▶ [Work required]: Whenever a line of the records below contains the word "Confidential", copy that line.

Image and design file data
● ● ● ● ●

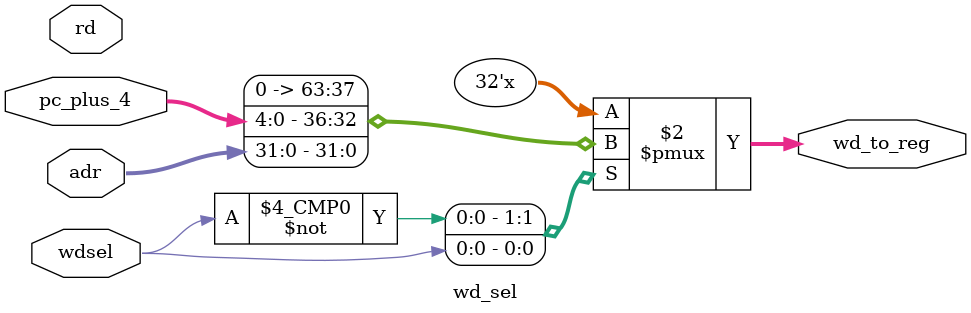
<source format=v>
`timescale 1ns / 1ps


module wd_sel(wd_to_reg,rd,adr,pc_plus_4,wdsel);
output reg [31:0] wd_to_reg; // write data to reg file
input [31:0] rd; // read data port from data memory
input [31:0] adr; // output from ALU
input [4:0] pc_plus_4; // the next pc value
input wdsel;    


always @ (wdsel,rd,adr,pc_plus_4)
case(wdsel)
2'b00: wd_to_reg<= {27'b0,pc_plus_4};
2'b01: wd_to_reg<= adr;
2'b10: wd_to_reg<= rd;
endcase

endmodule

</source>
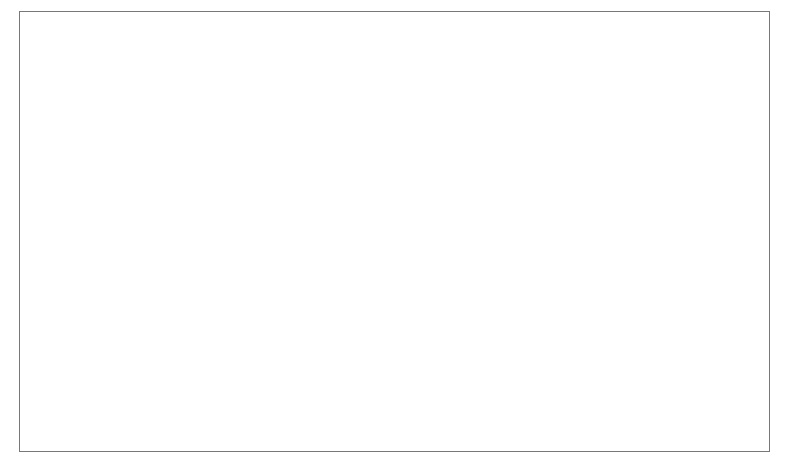
<source format=gm1>
%TF.GenerationSoftware,KiCad,Pcbnew,(5.1.8)-1*%
%TF.CreationDate,2021-01-21T21:37:33-05:00*%
%TF.ProjectId,TTS,5454532e-6b69-4636-9164-5f7063625858,rev?*%
%TF.SameCoordinates,Original*%
%TF.FileFunction,Profile,NP*%
%FSLAX46Y46*%
G04 Gerber Fmt 4.6, Leading zero omitted, Abs format (unit mm)*
G04 Created by KiCad (PCBNEW (5.1.8)-1) date 2021-01-21 21:37:33*
%MOMM*%
%LPD*%
G01*
G04 APERTURE LIST*
%TA.AperFunction,Profile*%
%ADD10C,0.050000*%
%TD*%
G04 APERTURE END LIST*
D10*
X140000000Y-109700000D02*
X203500000Y-109700000D01*
X140000000Y-72500000D02*
X203500000Y-72500000D01*
X140000000Y-109700000D02*
X140000000Y-72500000D01*
X203500000Y-72500000D02*
X203500000Y-109700000D01*
M02*

</source>
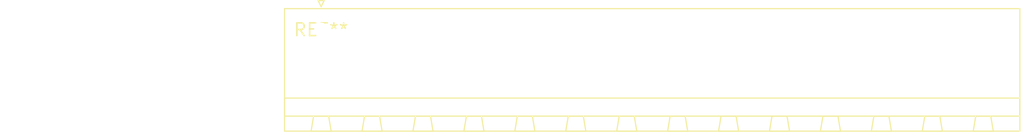
<source format=kicad_pcb>
(kicad_pcb (version 20240108) (generator pcbnew)

  (general
    (thickness 1.6)
  )

  (paper "A4")
  (layers
    (0 "F.Cu" signal)
    (31 "B.Cu" signal)
    (32 "B.Adhes" user "B.Adhesive")
    (33 "F.Adhes" user "F.Adhesive")
    (34 "B.Paste" user)
    (35 "F.Paste" user)
    (36 "B.SilkS" user "B.Silkscreen")
    (37 "F.SilkS" user "F.Silkscreen")
    (38 "B.Mask" user)
    (39 "F.Mask" user)
    (40 "Dwgs.User" user "User.Drawings")
    (41 "Cmts.User" user "User.Comments")
    (42 "Eco1.User" user "User.Eco1")
    (43 "Eco2.User" user "User.Eco2")
    (44 "Edge.Cuts" user)
    (45 "Margin" user)
    (46 "B.CrtYd" user "B.Courtyard")
    (47 "F.CrtYd" user "F.Courtyard")
    (48 "B.Fab" user)
    (49 "F.Fab" user)
    (50 "User.1" user)
    (51 "User.2" user)
    (52 "User.3" user)
    (53 "User.4" user)
    (54 "User.5" user)
    (55 "User.6" user)
    (56 "User.7" user)
    (57 "User.8" user)
    (58 "User.9" user)
  )

  (setup
    (pad_to_mask_clearance 0)
    (pcbplotparams
      (layerselection 0x00010fc_ffffffff)
      (plot_on_all_layers_selection 0x0000000_00000000)
      (disableapertmacros false)
      (usegerberextensions false)
      (usegerberattributes false)
      (usegerberadvancedattributes false)
      (creategerberjobfile false)
      (dashed_line_dash_ratio 12.000000)
      (dashed_line_gap_ratio 3.000000)
      (svgprecision 4)
      (plotframeref false)
      (viasonmask false)
      (mode 1)
      (useauxorigin false)
      (hpglpennumber 1)
      (hpglpenspeed 20)
      (hpglpendiameter 15.000000)
      (dxfpolygonmode false)
      (dxfimperialunits false)
      (dxfusepcbnewfont false)
      (psnegative false)
      (psa4output false)
      (plotreference false)
      (plotvalue false)
      (plotinvisibletext false)
      (sketchpadsonfab false)
      (subtractmaskfromsilk false)
      (outputformat 1)
      (mirror false)
      (drillshape 1)
      (scaleselection 1)
      (outputdirectory "")
    )
  )

  (net 0 "")

  (footprint "PhoenixContact_MSTBA_2,5_14-G-5,08_1x14_P5.08mm_Horizontal" (layer "F.Cu") (at 0 0))

)

</source>
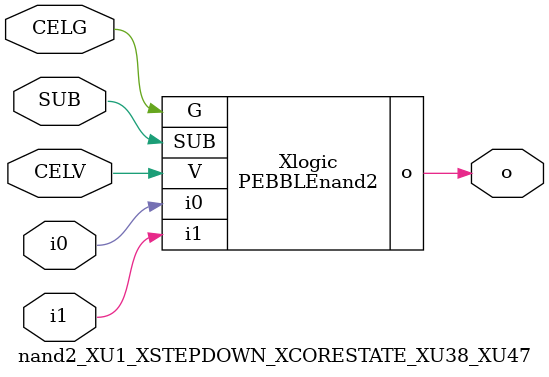
<source format=v>



module PEBBLEnand2 ( o, G, SUB, V, i0, i1 );

  input i0;
  input V;
  input i1;
  input G;
  output o;
  input SUB;
endmodule

//Celera Confidential Do Not Copy nand2_XU1_XSTEPDOWN_XCORESTATE_XU38_XU47
//Celera Confidential Symbol Generator
//5V NAND2
module nand2_XU1_XSTEPDOWN_XCORESTATE_XU38_XU47 (CELV,CELG,i0,i1,o,SUB);
input CELV;
input CELG;
input i0;
input i1;
input SUB;
output o;

//Celera Confidential Do Not Copy nand2
PEBBLEnand2 Xlogic(
.V (CELV),
.i0 (i0),
.i1 (i1),
.o (o),
.SUB (SUB),
.G (CELG)
);
//,diesize,PEBBLEnand2

//Celera Confidential Do Not Copy Module End
//Celera Schematic Generator
endmodule

</source>
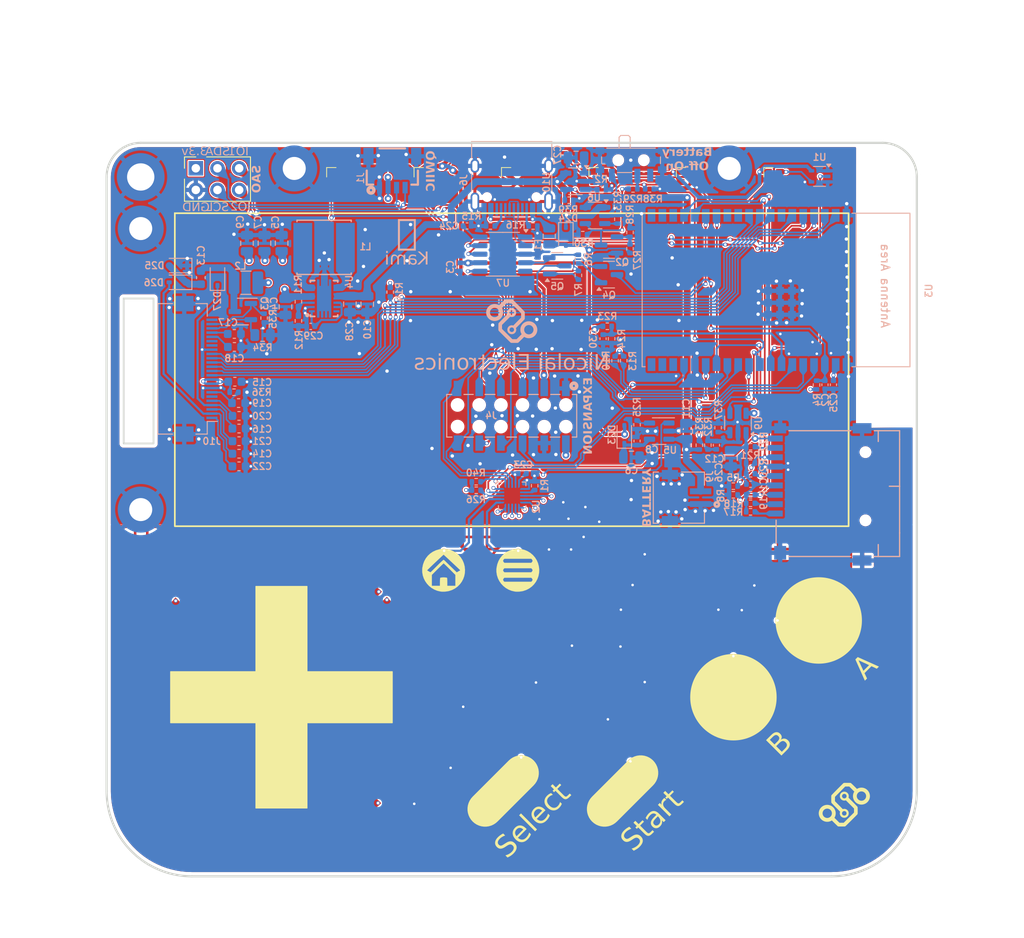
<source format=kicad_pcb>
(kicad_pcb
	(version 20241229)
	(generator "pcbnew")
	(generator_version "9.0")
	(general
		(thickness 1.6)
		(legacy_teardrops no)
	)
	(paper "A4")
	(title_block
		(title "Kami")
		(date "2025-05-20")
		(rev "1.0")
		(company "Nicolai Electronics")
		(comment 1 "License: CERN Open Hardware Licence Version 2 - Permissive")
	)
	(layers
		(0 "F.Cu" signal)
		(4 "In1.Cu" power)
		(6 "In2.Cu" power)
		(2 "B.Cu" signal)
		(9 "F.Adhes" user "F.Adhesive")
		(11 "B.Adhes" user "B.Adhesive")
		(13 "F.Paste" user)
		(15 "B.Paste" user)
		(5 "F.SilkS" user "F.Silkscreen")
		(7 "B.SilkS" user "B.Silkscreen")
		(1 "F.Mask" user)
		(3 "B.Mask" user)
		(17 "Dwgs.User" user "User.Drawings")
		(19 "Cmts.User" user "User.Comments")
		(21 "Eco1.User" user "User.Eco1")
		(23 "Eco2.User" user "User.Eco2")
		(25 "Edge.Cuts" user)
		(27 "Margin" user)
		(31 "F.CrtYd" user "F.Courtyard")
		(29 "B.CrtYd" user "B.Courtyard")
		(35 "F.Fab" user)
		(33 "B.Fab" user)
		(39 "User.1" user)
		(41 "User.2" user)
		(43 "User.3" user)
		(45 "User.4" user)
		(47 "User.5" user)
		(49 "User.6" user)
		(51 "User.7" user)
		(53 "User.8" user)
		(55 "User.9" user)
	)
	(setup
		(stackup
			(layer "F.SilkS"
				(type "Top Silk Screen")
				(color "Black")
			)
			(layer "F.Paste"
				(type "Top Solder Paste")
			)
			(layer "F.Mask"
				(type "Top Solder Mask")
				(color "White")
				(thickness 0.01)
			)
			(layer "F.Cu"
				(type "copper")
				(thickness 0.035)
			)
			(layer "dielectric 1"
				(type "prepreg")
				(color "FR4 natural")
				(thickness 0.1)
				(material "FR4")
				(epsilon_r 4.5)
				(loss_tangent 0.02)
			)
			(layer "In1.Cu"
				(type "copper")
				(thickness 0.035)
			)
			(layer "dielectric 2"
				(type "prepreg")
				(color "FR4 natural")
				(thickness 1.24)
				(material "FR4")
				(epsilon_r 4.5)
				(loss_tangent 0.02)
			)
			(layer "In2.Cu"
				(type "copper")
				(thickness 0.035)
			)
			(layer "dielectric 3"
				(type "prepreg")
				(color "FR4 natural")
				(thickness 0.1)
				(material "FR4")
				(epsilon_r 4.5)
				(loss_tangent 0.02)
			)
			(layer "B.Cu"
				(type "copper")
				(thickness 0.035)
			)
			(layer "B.Mask"
				(type "Bottom Solder Mask")
				(color "White")
				(thickness 0.01)
			)
			(layer "B.Paste"
				(type "Bottom Solder Paste")
			)
			(layer "B.SilkS"
				(type "Bottom Silk Screen")
				(color "Black")
			)
			(copper_finish "None")
			(dielectric_constraints yes)
		)
		(pad_to_mask_clearance 0)
		(allow_soldermask_bridges_in_footprints no)
		(tenting front back)
		(pcbplotparams
			(layerselection 0x00000000_00000000_55555555_5755f5ff)
			(plot_on_all_layers_selection 0x00000000_00000000_00000000_00000000)
			(disableapertmacros no)
			(usegerberextensions no)
			(usegerberattributes yes)
			(usegerberadvancedattributes yes)
			(creategerberjobfile yes)
			(dashed_line_dash_ratio 12.000000)
			(dashed_line_gap_ratio 3.000000)
			(svgprecision 4)
			(plotframeref no)
			(mode 1)
			(useauxorigin no)
			(hpglpennumber 1)
			(hpglpenspeed 20)
			(hpglpendiameter 15.000000)
			(pdf_front_fp_property_popups yes)
			(pdf_back_fp_property_popups yes)
			(pdf_metadata yes)
			(pdf_single_document no)
			(dxfpolygonmode yes)
			(dxfimperialunits yes)
			(dxfusepcbnewfont yes)
			(psnegative no)
			(psa4output no)
			(plot_black_and_white yes)
			(plotinvisibletext no)
			(sketchpadsonfab no)
			(plotpadnumbers no)
			(hidednponfab no)
			(sketchdnponfab yes)
			(crossoutdnponfab yes)
			(subtractmaskfromsilk no)
			(outputformat 1)
			(mirror no)
			(drillshape 0)
			(scaleselection 1)
			(outputdirectory "Gerbers/")
		)
	)
	(net 0 "")
	(net 1 "GND")
	(net 2 "VIN")
	(net 3 "Net-(U4-EN)")
	(net 4 "Net-(D23-K)")
	(net 5 "Net-(D27-A)")
	(net 6 "/E-Paper/PREVGL")
	(net 7 "/E-Paper/PREVGH")
	(net 8 "/E-Paper/VGL")
	(net 9 "/E-Paper/VGH")
	(net 10 "Net-(J10-Pin_7)")
	(net 11 "/E-Paper/VSH")
	(net 12 "/E-Paper/VSL")
	(net 13 "/E-Paper/VCOM")
	(net 14 "/USB_VBUS")
	(net 15 "/CC1")
	(net 16 "/CC2")
	(net 17 "/E-Paper/RESE")
	(net 18 "SD_DET")
	(net 19 "unconnected-(J6-SBU1-PadA8)")
	(net 20 "unconnected-(J6-SBU2-PadB8)")
	(net 21 "unconnected-(J10-Pin_6-Pad6)")
	(net 22 "unconnected-(J10-Pin_18-Pad18)")
	(net 23 "/E-Paper/GDR")
	(net 24 "unconnected-(J10-Pin_19-Pad19)")
	(net 25 "Net-(D25-A)")
	(net 26 "GNDPWR")
	(net 27 "Net-(U2-VREG)")
	(net 28 "unconnected-(J10-Pin_24-Pad24)")
	(net 29 "Net-(U2-REXT)")
	(net 30 "Net-(U2-ELE3)")
	(net 31 "Net-(U2-ELE2)")
	(net 32 "Net-(U2-ELE1)")
	(net 33 "Net-(SW6-B)")
	(net 34 "unconnected-(SW6-C-Pad3)")
	(net 35 "Net-(Q2-G)")
	(net 36 "Net-(U2-ELE0)")
	(net 37 "Net-(Q2-D)")
	(net 38 "Net-(U5-PROG)")
	(net 39 "Net-(U6-SET)")
	(net 40 "Net-(U2-LED1{slash}ELE5)")
	(net 41 "Net-(U2-LED2{slash}ELE6)")
	(net 42 "Net-(U2-LED3{slash}ELE7)")
	(net 43 "Net-(U2-LED0{slash}ELE4)")
	(net 44 "CHRG")
	(net 45 "PWR_EN")
	(net 46 "Net-(J2-DAT3{slash}CD)")
	(net 47 "RESET")
	(net 48 "VBUS")
	(net 49 "Net-(U7-V3)")
	(net 50 "Net-(Q4-G)")
	(net 51 "Net-(Q4-S)")
	(net 52 "Net-(Q5-G)")
	(net 53 "BOOT")
	(net 54 "Net-(Q5-S)")
	(net 55 "Net-(U8-DIN)")
	(net 56 "TX")
	(net 57 "RX")
	(net 58 "unconnected-(U7-~{CTS}-Pad5)")
	(net 59 "+3.3V")
	(net 60 "VBATT")
	(net 61 "VBATT_SENSE")
	(net 62 "VSDCARD")
	(net 63 "VLED")
	(net 64 "I2C_SDA")
	(net 65 "I2C_SCL")
	(net 66 "SD_D0")
	(net 67 "SD_CMD")
	(net 68 "Net-(J2-DAT2)")
	(net 69 "Net-(J2-DAT1)")
	(net 70 "SD_CLK")
	(net 71 "E1")
	(net 72 "E0")
	(net 73 "EP_CS")
	(net 74 "EP_RESET")
	(net 75 "EP_BUSY")
	(net 76 "EP_SCK")
	(net 77 "EP_DC")
	(net 78 "EP_DATA")
	(net 79 "Net-(U10-SET)")
	(net 80 "Net-(U9-SET)")
	(net 81 "LED_DATA")
	(net 82 "TOUCH_INT")
	(net 83 "E2")
	(net 84 "E3")
	(net 85 "E4")
	(net 86 "Net-(U11-DIN)")
	(net 87 "Net-(U11-DOUT)")
	(net 88 "Net-(U12-DOUT)")
	(net 89 "Net-(U13-DOUT)")
	(net 90 "Net-(U14-DOUT)")
	(net 91 "LED_OUT")
	(net 92 "/USB_P")
	(net 93 "/USB_N")
	(net 94 "VBUS_SENSE")
	(net 95 "Net-(U4-FB)")
	(net 96 "Net-(L1-Pad2)")
	(net 97 "Net-(L1-Pad1)")
	(net 98 "unconnected-(U4-PG-Pad14)")
	(net 99 "Net-(U2-LED4{slash}ELE8)")
	(net 100 "Net-(U2-LED5{slash}ELE9)")
	(footprint "library:SK6805-EC20" (layer "F.Cu") (at 20.5 -38.6 180))
	(footprint "library:SK6805-EC20" (layer "F.Cu") (at -10.25 -38.6 180))
	(footprint "library:SK6805-EC20" (layer "F.Cu") (at -20.5 -38.6 180))
	(footprint "library:TOUCH_BUTTON" (layer "F.Cu") (at 26 22.4))
	(footprint "library:TOUCH_CROSS" (layer "F.Cu") (at -27 22.4))
	(footprint "design:menu" (layer "F.Cu") (at 0.7 7.5))
	(footprint "library:TOUCH_SELECT" (layer "F.Cu") (at -1 33.4 45))
	(footprint "library:SAO Female THT Labels" (layer "F.Cu") (at -34.5 -38.35 90))
	(footprint "library:TOUCH_SELECT" (layer "F.Cu") (at 13 33.4 45))
	(footprint "library:TOUCH_BUTTON" (layer "F.Cu") (at 36 13.4))
	(footprint "design:home" (layer "F.Cu") (at -8 7.5))
	(footprint "library:SK6805-EC20" (layer "F.Cu") (at 30.75 -38.6 180))
	(footprint "library:SK6805-EC20" (layer "F.Cu") (at 10.25 -38.6 180))
	(footprint "library:SK6805-EC20" (layer "F.Cu") (at 0 -38.6 180))
	(footprint "Capacitor_SMD:C_0805_2012Metric" (layer "B.Cu") (at 7.5438 -40.879 180))
	(footprint "library:D_SOD-323" (layer "B.Cu") (at -39.11 -28.21 180))
	(footprint "Resistor_SMD:R_0402_1005Metric" (layer "B.Cu") (at 25.9842 -1.3312 180))
	(footprint "Capacitor_SMD:C_0805_2012Metric" (layer "B.Cu") (at 25.71 -5.61 -90))
	(footprint "Capacitor_SMD:C_0805_2012Metric" (layer "B.Cu") (at 14.04 -5.71 180))
	(footprint "Capacitor_SMD:C_0603_1608Metric" (layer "B.Cu") (at -31.9762 -10.5814 180))
	(footprint "Capacitor_SMD:C_0603_1608Metric" (layer "B.Cu") (at -31.9762 -9.1008 180))
	(footprint "Resistor_SMD:R_0402_1005Metric" (layer "B.Cu") (at 22 -7.15 -90))
	(footprint "Capacitor_SMD:C_0603_1608Metric" (layer "B.Cu") (at -31.9762 -7.62 180))
	(footprint "Resistor_SMD:R_0402_1005Metric" (layer "B.Cu") (at 2.69 -2.4 90))
	(footprint "Resistor_SMD:R_0402_1005Metric" (layer "B.Cu") (at 28 0.66))
	(footprint "library:Qwiic 1X04_1MM_RA_GND" (layer "B.Cu") (at -14 -37.35))
	(footprint "Package_TO_SOT_SMD:SOT-353_SC-70-5" (layer "B.Cu") (at 36.0934 -38.6692 180))
	(footprint "Resistor_SMD:R_0402_1005Metric" (layer "B.Cu") (at 13.8684 -30.1856 90))
	(footprint "Resistor_SMD:R_0402_1005Metric_Pad0.72x0.64mm_HandSolder" (layer "B.Cu") (at -25.01 -21.725 -90))
	(footprint "MountingHole:MountingHole_3.2mm_M3_DIN965_Pad_TopOnly" (layer "B.Cu") (at -43.5 -38.6 180))
	(footprint "library:SOT-23" (layer "B.Cu") (at 11.4069 -30.6276 180))
	(footprint "Resistor_SMD:
... [2686876 chars truncated]
</source>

● ● ● ● ●

▶ [Task solution]:
//Celera Confidential Do Not Copy nand2_XU1_XSTEPDOWN_XCORESTATE_XU38_XU47
//Celera Confidential Symbol Generator
//Celera Confidential Do Not Copy nand2
//Celera Confidential Do Not Copy Module End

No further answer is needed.